佐香 実はこれ、かけてないんです。合成なんですよ。もちろん実際にかけて撮影したものもあるんですけど、この写真になっているのは合成して作っていただいた画像なんですね。そもそも僕はメガネとは縁のない視力なので。

――視力はいいんだ?

佐香 そうなんです。だから逆に憧れがありましたね。メガネをオシャレにかけられる人もいらっしゃるじゃないですか。伊達でかける方もいますし。メガネって+αな要素でもありますよね。その人を語る上での特徴になったり、選ぶメガネによっては個性にもなる。……僕はとにかくメガネが似合わないんですよ。

――「メガネブ!」のメンバーもそれぞれのキャラの「個性」になってるもんね。メガネが。

佐香 そうなんですよ。羨ましいなぁって。僕、本当に似合わないんです。メガネのインパクトに僕自身は負けちゃうのかもしれない(笑)。これまであまりかける機会がなかったので、今回の「メガネブ!」を機会にかけてみたんですが、なかなか楽しかったです。マスクと一緒で、自分の顔が隠れて、また違うイメージになれる感覚もあって。面白い経験だったなぁって思います。

――そんなメガネの話から、「メガネブ!」エンディング・テーマである「カラフルワールド」のお話を伺いたいのですが、この曲はタイアップが決まってからの書き下ろし?

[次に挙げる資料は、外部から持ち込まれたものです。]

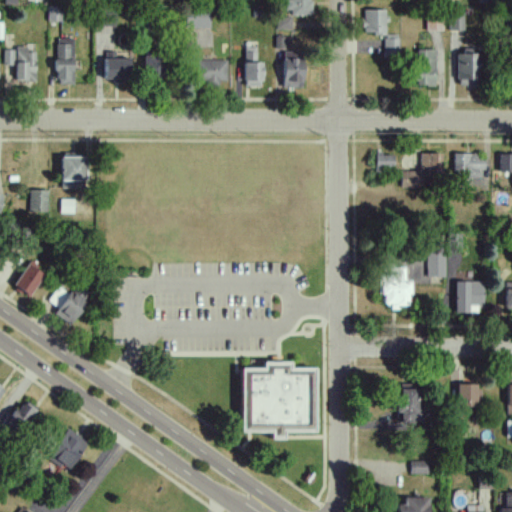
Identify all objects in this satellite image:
building: (297, 7)
building: (196, 18)
building: (455, 21)
building: (372, 22)
building: (282, 23)
building: (280, 43)
building: (390, 46)
building: (7, 57)
building: (63, 61)
building: (23, 64)
building: (152, 66)
building: (250, 68)
building: (424, 68)
building: (114, 69)
building: (290, 69)
building: (210, 71)
road: (256, 120)
road: (159, 141)
building: (382, 162)
building: (505, 162)
building: (70, 168)
building: (466, 170)
building: (423, 172)
building: (69, 185)
building: (0, 199)
building: (36, 201)
building: (65, 206)
road: (340, 257)
building: (434, 265)
building: (26, 278)
building: (392, 288)
road: (193, 289)
building: (507, 295)
building: (466, 297)
building: (66, 303)
parking lot: (200, 310)
road: (319, 324)
road: (299, 326)
road: (205, 334)
road: (426, 346)
road: (253, 357)
road: (18, 389)
building: (0, 390)
road: (158, 395)
building: (508, 397)
building: (274, 398)
building: (465, 399)
road: (139, 404)
building: (408, 405)
building: (266, 410)
building: (20, 416)
road: (124, 427)
building: (508, 428)
road: (107, 436)
road: (310, 438)
building: (64, 448)
building: (417, 467)
road: (167, 479)
building: (506, 502)
road: (316, 508)
building: (20, 510)
road: (244, 510)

佐香 はい。「メガネブ!」のエンディングになるよって聞いて、作った曲です。

――毎回、アニメと出会うごとにその作品に触れて、ご自身の中の違う引き出しを開けたり、これまで知らなかった引き出しを発見したりしていくわけですよね?

佐香 そうですね。でもその作業って楽しいんですよね。こういうお話がない限り「こんなテーマに基づいて曲を作ろう」という風に思う機会ってないですから。本来の曲作りであれば、自分の好きなものをモチーフに曲を作っていったり、今、こういうことを歌として届けたいっていうような、自分の中のテーマで作るっていうことはあったとしても。だから外からテーマをもらって、そのために曲を作っていくっていうのは僕自身も楽しいんです。今回も思ったよりも苦戦することなく、楽しみながら作ることが出来ましたね。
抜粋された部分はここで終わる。